Release of Incarcerated UBS Whistleblower Birkenfeld Shifts IRS Whistleblower Debate to New Round of Issues

In presenting programs on how to protect whistleblowers from criminal and civil liability, we have watched in amazement as UBS whistleblower Bradley Birkenfeld got himself incarcerated for a felony conviction–despite apparently being one of the most valuable IRS whistleblowers ever.

Today’s announcement of Birkenfeld’s release after serving almost 30 months of a 40 month prison sentence–reportedly based on “good time” credits accrued, not some change of heart by the Justice Department lawyers who prosecuted him–comes amidst blistering criticism by Sen. Chuck Grassley of impediments that some IRS officials have created to the functioning of the IRS Whistleblower program. Grassley was so frustrated that he refused to allow nominations of two persons for Assistant Secretary of the Treasury positions to proceed until July 30, after his arm-twisting for information about the tax whistleblower program had made some headway.

Now that Birkenfeld has been released, attention will shift to his claim to receive what he contends is his lawful percentage of the huge sums that the IRS is reaping based on his disclosures about UBS and US taxpayers. Based on my discussions with IRS criminal agents, they will howl if Birkenfeld receives any reward of significance.

Some believe that Birkenfeld’s “holding back” cost the IRS dearly in its investigation of a former Birkenfeld/UBS client. They will argue, “Why reward a convicted felon?”

On the opposite extreme, some persons who advocate for whistleblowers have loudly condemned the entire prosecution of Birkenfeld. Those arguments have struck me as short-sighted. They ignore the principle that there is a rule of law that must apply to all of us, including whistleblowers.

Based on our review of available Birkenfeld court filings and transcripts, he apparently violated the cardinal rule that a whistleblower cannot “hold back” information about his own alleged misdeeds in his “cooperation” with the government. This is not a novel theory, but a long-settled principle.

To obtain a “pass” for one’s own felonious conduct, one must tell it all. (Read Birkenfeld’s sentencing transcript to see how he failed to dispute then the essential facts relied on by the government). Rather than frighten potential whistleblowers, whistleblower attorneys should encourage them to learn the facts by pointing out Birkenfeld’s apparent errors–and show how easily those errors can usually be avoided.

Except for those who have a financial interest in representing Birkenfeld, I do not see how whistleblower advocates would fail to appreciate how failing to prosecute Birkenfeld under these circumstances would have been even more damaging to the cause of whistleblowers generally.

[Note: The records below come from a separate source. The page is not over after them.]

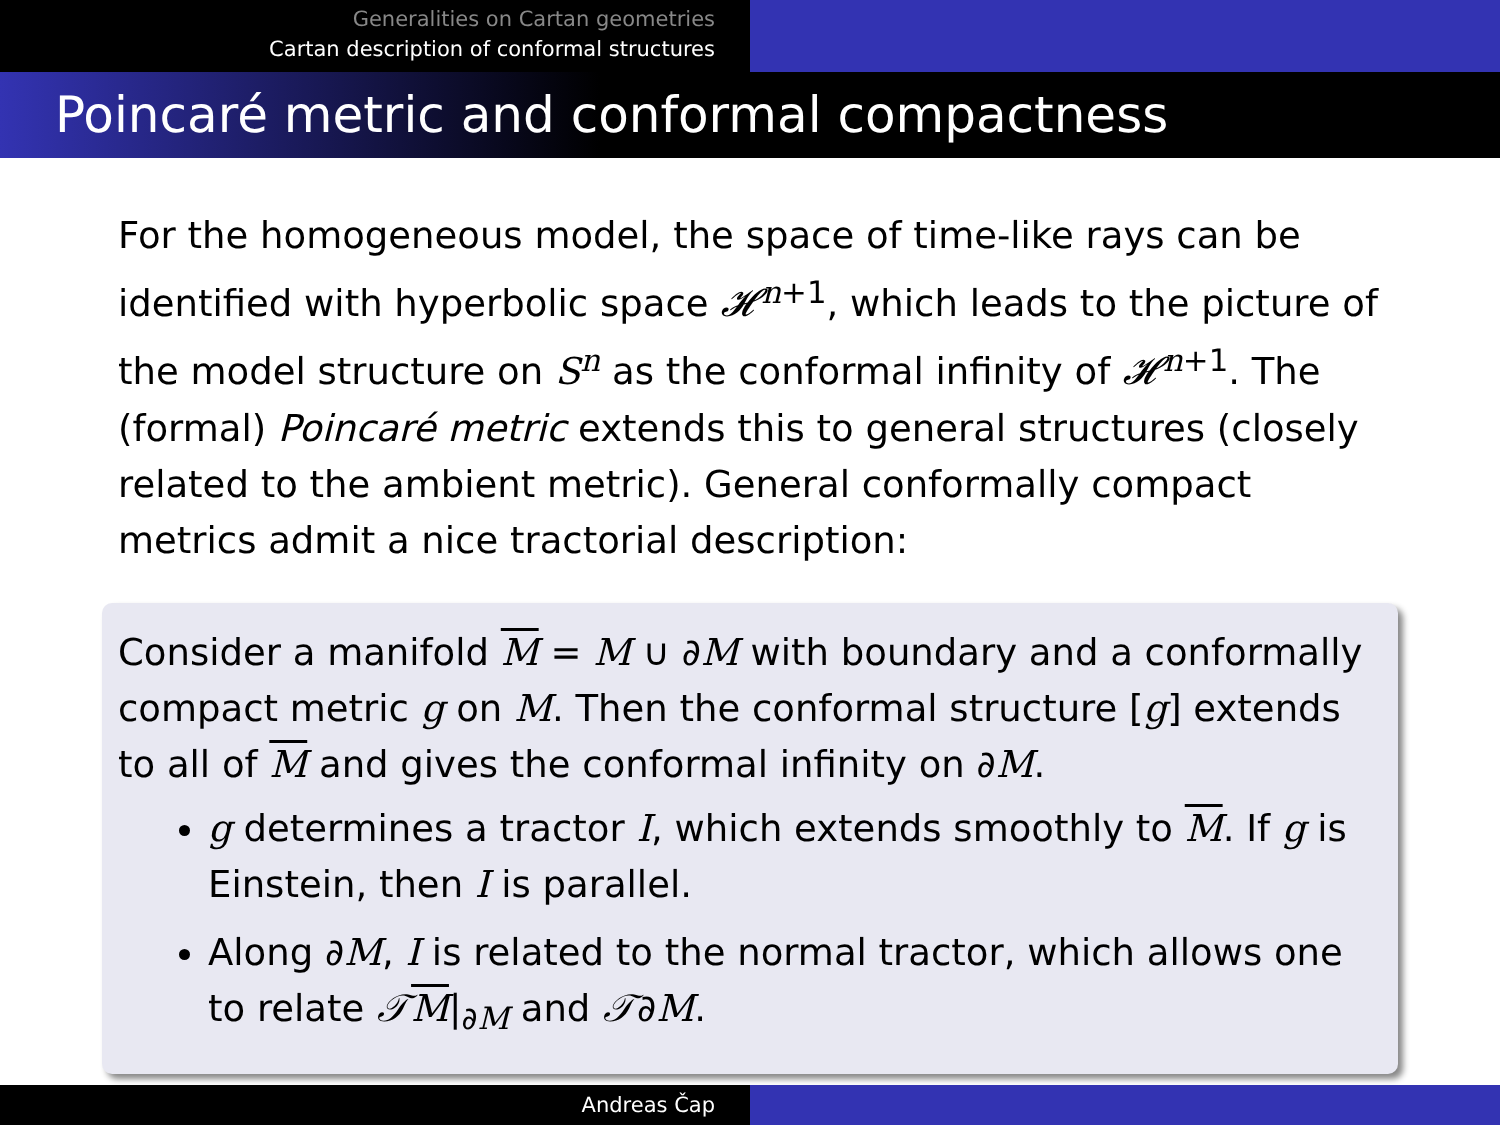Generalities on Cartan geometries
Cartan description of conformal structures
Poincaré metric and conformal compactness
For the homogeneous model, the space of time-like rays can be identified with hyperbolic space 𝓗<sup>n+1</sup>, which leads to the picture of the model structure on S<sup>n</sup> as the conformal infinity of 𝓗<sup>n+1</sup>. The (formal) Poincaré metric extends this to general structures (closely related to the ambient metric). General conformally compact metrics admit a nice tractorial description:
Consider a manifold M = M ∪ ∂M with boundary and a conformally compact metric g on M. Then the conformal structure [g] extends to all of M and gives the conformal infinity on ∂M.
g determines a tractor I, which extends smoothly to M. If g is Einstein, then I is parallel.
Along ∂M, I is related to the normal tractor, which allows one to relate 𝒯M|<sub>∂M</sub> and 𝒯∂M.
Andreas Čap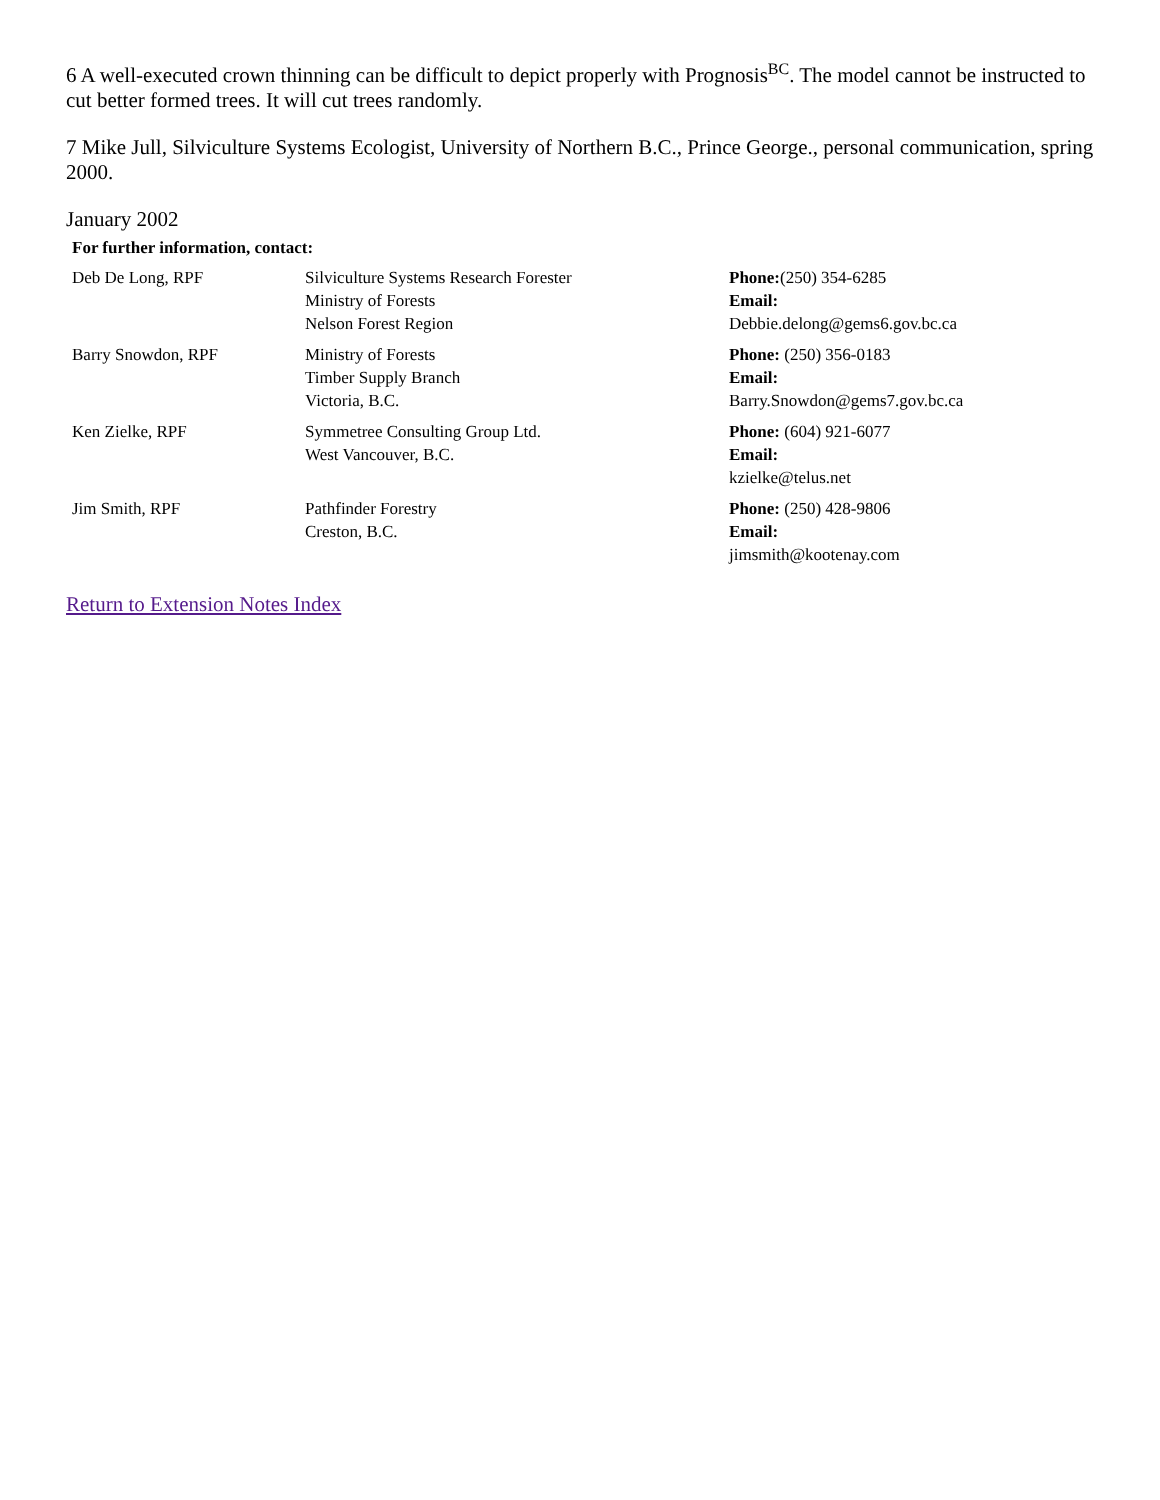6 A well-executed crown thinning can be difficult to depict properly with Prognosis<sup>BC</sup>. The model cannot be instructed to cut better formed trees. It will cut trees randomly.
7 Mike Jull, Silviculture Systems Ecologist, University of Northern B.C., Prince George., personal communication, spring 2000.
January 2002
For further information, contact:
| Deb De Long, RPF | Silviculture Systems Research Forester Ministry of Forests Nelson Forest Region | Phone: (250) 354-6285 Email: Debbie.delong@gems6.gov.bc.ca |
| Barry Snowdon, RPF | Ministry of Forests Timber Supply Branch Victoria, B.C. | Phone: (250) 356-0183 Email: Barry.Snowdon@gems7.gov.bc.ca |
| Ken Zielke, RPF | Symmetree Consulting Group Ltd. West Vancouver, B.C. | Phone: (604) 921-6077 Email: kzielke@telus.net |
| Jim Smith, RPF | Pathfinder Forestry Creston, B.C. | Phone: (250) 428-9806 Email: jimsmith@kootenay.com |
Return to Extension Notes Index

Given that he apparently flouted this cardinal rule and thus allegedly misled prosecutors, his serious misconduct cannot be ignored. Opponents of compensating whistleblowers for revealing fraud would use an unchastened and unprosecuted Birkenfeld as “red meat” to try to undermine–if not repeal–the IRS whistleblower law.

In the next phase, the rule of law should also apply to the determination of what, if any, reward Birkenfeld should receive, for bringing enormously valuable information to the IRS. Not someone’s opinion, but the language Congress used in section 7623(b) of the Internal Revenue Code, should determine what reward (if any) Birkenfeld will get.

It is an utterly defensible position–and I submit the only honest position–to compensate Birkenfeld under the statute if he meets the statutory criteria. If he does not meet those criteria defined by Congress–not by the IRS–then he should receive no reward.

Otherwise, we enter a dangerous “slippery slope” if we allow anyone to distort the criteria Congress actually used in the statute. Just as the rule of law must be applied in the decision to prosecute Birkenfeld for his now-admitted misdeeds, it must be applied in determining whether he receives a percentage of the massive sums that he apparently caused the IRS to collect, based presumably on transactions for which Birkenfeld was not convicted or even charged.

Birkenfeld’s case might even cause Congress to tweak the statute, but he–like anyone else–deserves to have the rule of law applied fairly.

Nonetheless, I do not envy IRS Whistleblower Office Director Steve Whitlock’s task in determining whether Birkenfeld is entitled to an award, and if so, how much. Having seen Mr.Whitlock in action over the past six years, I believe he is both principled and strong enough to call it as he sees it.